Best Business Model: The past few years have been perilous ones for golf course communities. Too many golf courses and too few golfers with too little money and too little time. Apparently, news of those dark economics and demographics have yet to reach Sumter County. That’s the home base for The Villages, a sprawling retirement community with 70,000 residents who played roughly 2,231,400 rounds of golf last year, losing an estimated 4 million balls in the process. They did this on the community’s 37 golf courses, which offer 441 holes of golf. Which apparently isn’t enough. “We just finished up adding 45 new holes of executive golf, and we’re in the middle of finalizing another phase,” says George Clifton, of the Clifton, Ezell & Clifton Golf Design Group. In these tough times, Clifton and his colleagues have maintained an enviable level of job security. They have been designing golf courses for the Villages since the mid-80s and expect to be busy putting in new ones for the next several years. “At the end of the day, we’ll have 621 holes of golf out here, which will make us the biggest golf community in the world, by far,” he says.

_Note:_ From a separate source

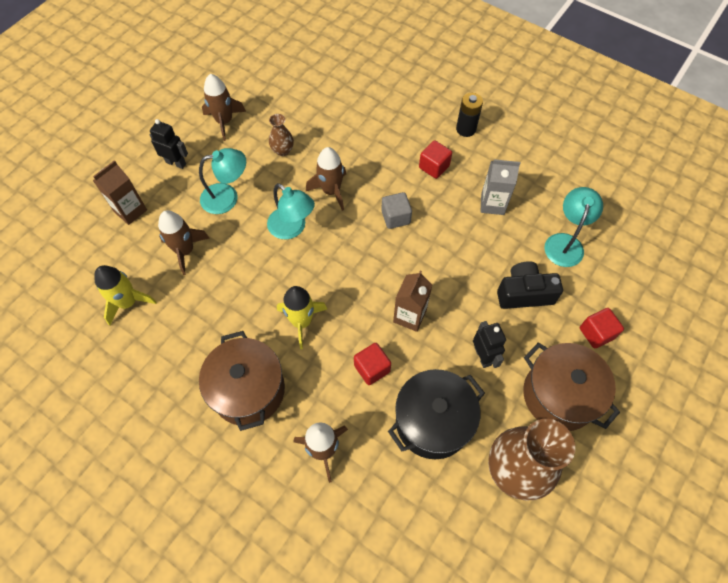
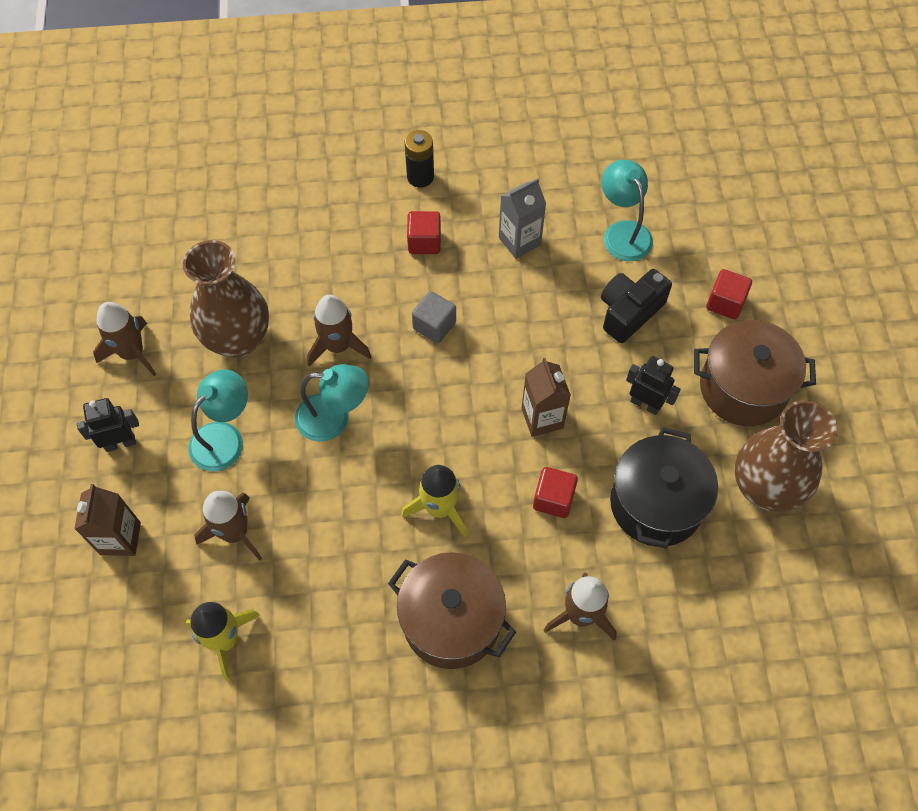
camera: 40 degrees left, 0 degrees up
brown vase [269,114,294,156] -> brown vase [183,240,269,357], size x2.14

And so, as golf courses elsewhere are plowed under to make way for condominiums, the golfing nirvana known as The Villages floats along unscathed in its personal snow globe of prosperity and happiness. Maybe the residents are ahead of the curve out there in Sumter County. Maybe they’re behind it. Doesn’t really matter which. It’s enough to put you in mind of a Mark Twain observation: “When the end of the world comes, I want to be in Cincinnati. Because everything happens there 10 years later.” Here’s what we say: Hey, Villages. The ‘90s called. They want their boom back.
Most Glamorous Sibling Rivalr: The Tavistock Cup, a one-of-a-kind, members-only golf tournament, held in March, that pits the pro golfers of Isleworth against their counterparts at Lake Nona. Helicopters shuttle competitors back and forth to the courses. There’s an outlandish themed ball, as well, with lavish scenes and costumes in a mock-casino environment.
Best Country-Club Chef: Russell Scott, Isleworth chef, who competes internationally in high-profile chef competition – and occasionally uses members as guinea pigs in trying out competitive recipes.
Best Country-Club Mascot: Arnold Palmer’s golden retriever, Mulligan, who has the run of Palmer’s second-floor offices at Bay Hill’s Country Club. The presence of the dog – as well as its name – says volumes about Palmer’s own down-to-earth personality.